- [PROBLEM STATEMENT] Pull every line holding the string "days" from the records below.

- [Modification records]
####################

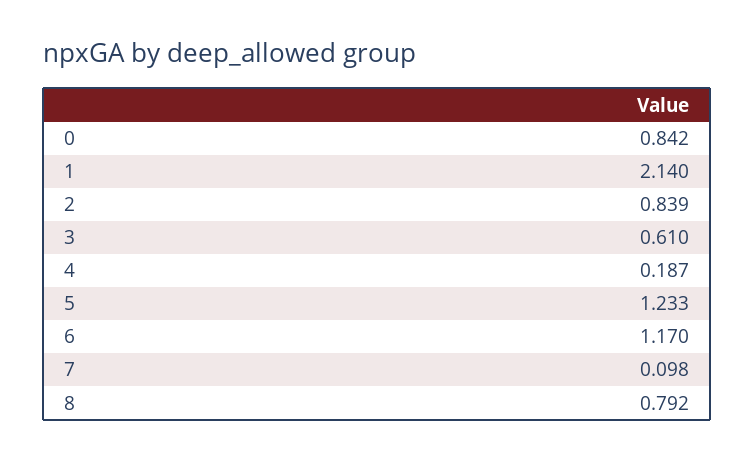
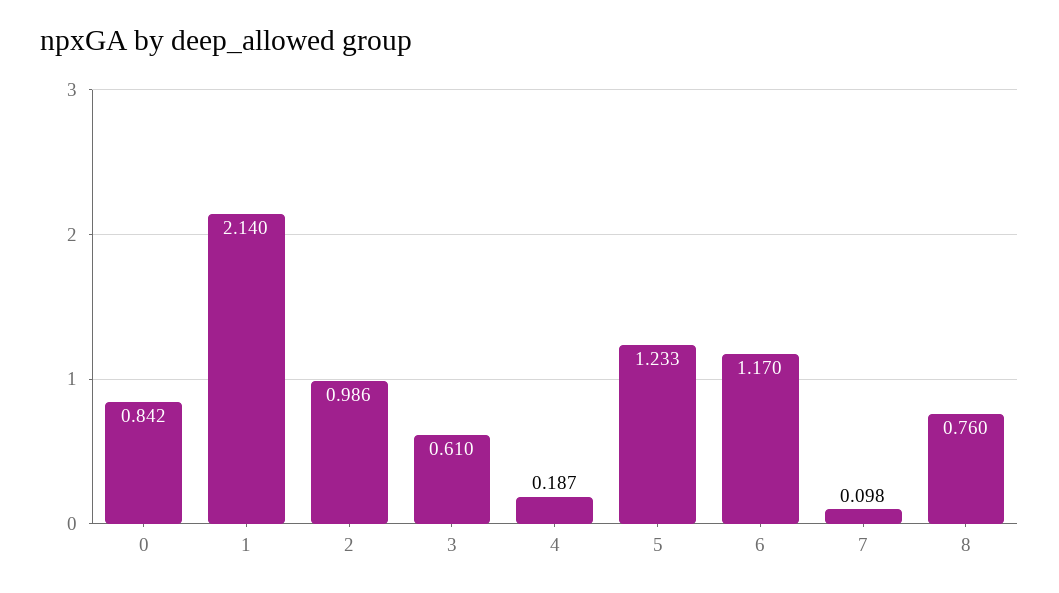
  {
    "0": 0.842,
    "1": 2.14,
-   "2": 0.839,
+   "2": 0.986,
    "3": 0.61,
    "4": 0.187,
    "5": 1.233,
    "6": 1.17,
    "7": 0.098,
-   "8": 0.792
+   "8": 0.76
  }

####################

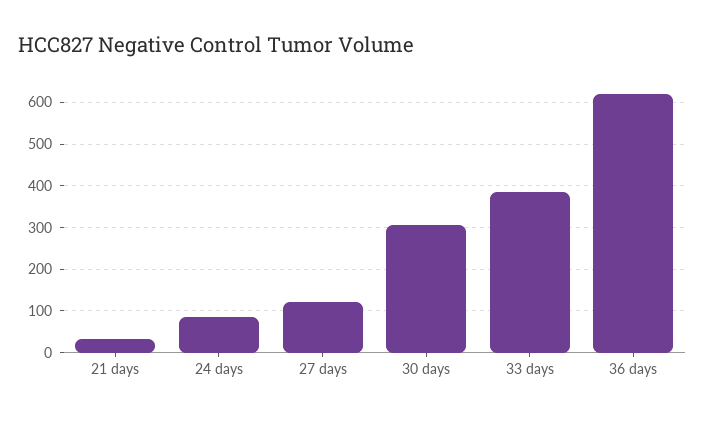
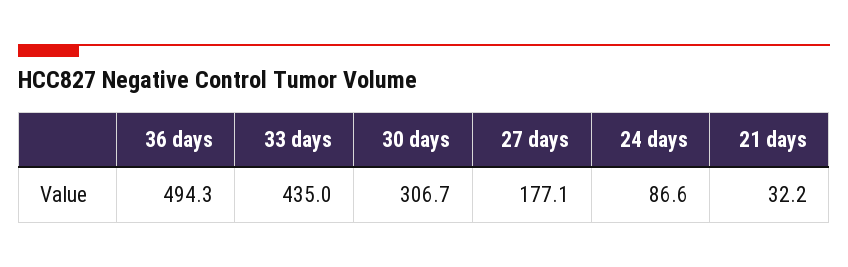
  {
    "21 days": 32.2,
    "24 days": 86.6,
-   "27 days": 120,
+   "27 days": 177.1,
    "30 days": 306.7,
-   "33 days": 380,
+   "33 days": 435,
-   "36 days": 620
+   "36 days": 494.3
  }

####################

- [FINISHED EXERCISE]
    "21 days": 32.2,
    "24 days": 86.6,
-   "27 days": 120,
+   "27 days": 177.1,
    "30 days": 306.7,
-   "33 days": 380,
+   "33 days": 435,
-   "36 days": 620
+   "36 days": 494.3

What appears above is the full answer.